* _Problem requirements_
In the post on mapping air pollution with leaflet, the author admits that others have already answered these air pollution questions, probably more compellingly. Why does the author still consider doing the exercise worthwhile?

Mapping Air Pollution with leaflet

Alice Tivarovsky 2022-08-25 241 minute read

Motivation

These days, it seems like there is an ever-growing list of massive, complicated issues to worry about - between climate change, nuclear war, mega-droughts, wildfires. Reading the news feels like an exercise in adding to that list.

But sometimes, the news gives us a bright spot. My home state of California - a place, which was once home to some of the worst air pollution in the world, recently passed a resolution to eliminate gasoline-powered cars by 2035. I was modestly excited by this, but I was more interested in the current air pollution situation. Since I don’t think about air pollution all that much, I ended up in a rabbit-hole of unstructured research. How bad is air pollution now? How does my state, city, and county compare to others in the US? Is air pollution getting better or worse?

I will attempt to answer some of those questions below. Of course, others have already done that, and probably in a more compelling manner. But I learned a lot going through the process myself, and if you want to learn a bit about geospatial data andleaflet, I think an exercise like this is highly useful. For a thorough tutorial on the capabilities of leaflet in R, please refer to the official tutorial here.

Background

Globally, over 6 million people die each year as a result of air pollution. It’s not something we think much about in the United States or other parts of the developed world (aside from, maybe, complaining about the smog in Los Angeles), but it’s a leading cause of death in parts of Africa and Asia. And unfortunately, it seems to be getting worse in other parts of the world.

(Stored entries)

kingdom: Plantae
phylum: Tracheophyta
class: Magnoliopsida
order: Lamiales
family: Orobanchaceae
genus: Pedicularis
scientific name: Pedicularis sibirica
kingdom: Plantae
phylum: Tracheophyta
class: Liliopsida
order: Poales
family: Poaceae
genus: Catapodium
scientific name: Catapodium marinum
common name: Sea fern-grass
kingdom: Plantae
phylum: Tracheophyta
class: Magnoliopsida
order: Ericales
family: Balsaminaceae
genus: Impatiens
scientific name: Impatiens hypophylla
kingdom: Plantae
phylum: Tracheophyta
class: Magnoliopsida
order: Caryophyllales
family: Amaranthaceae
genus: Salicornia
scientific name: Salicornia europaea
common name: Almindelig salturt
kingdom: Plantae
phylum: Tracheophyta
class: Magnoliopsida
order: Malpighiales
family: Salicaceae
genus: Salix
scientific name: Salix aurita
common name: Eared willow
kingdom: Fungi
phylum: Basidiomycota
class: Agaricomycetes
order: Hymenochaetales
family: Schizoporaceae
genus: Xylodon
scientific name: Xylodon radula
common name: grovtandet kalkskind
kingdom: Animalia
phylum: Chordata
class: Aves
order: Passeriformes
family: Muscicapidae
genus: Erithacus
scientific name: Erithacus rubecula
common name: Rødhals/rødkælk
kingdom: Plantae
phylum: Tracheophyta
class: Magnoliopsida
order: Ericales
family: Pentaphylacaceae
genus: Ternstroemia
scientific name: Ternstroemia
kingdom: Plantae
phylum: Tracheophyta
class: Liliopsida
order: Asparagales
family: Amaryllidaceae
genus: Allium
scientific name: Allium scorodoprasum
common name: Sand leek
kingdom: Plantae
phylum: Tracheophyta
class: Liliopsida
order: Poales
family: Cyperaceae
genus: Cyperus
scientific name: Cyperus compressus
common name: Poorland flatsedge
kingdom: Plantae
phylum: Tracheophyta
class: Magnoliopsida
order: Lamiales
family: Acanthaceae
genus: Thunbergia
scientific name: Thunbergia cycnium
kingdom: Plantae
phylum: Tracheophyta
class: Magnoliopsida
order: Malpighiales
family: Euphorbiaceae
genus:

* _Answer to the exercise_
The author learned a lot by going through the process personally. For anyone who wants to learn about geospatial data and leaflet, the author considers an exercise like this highly useful.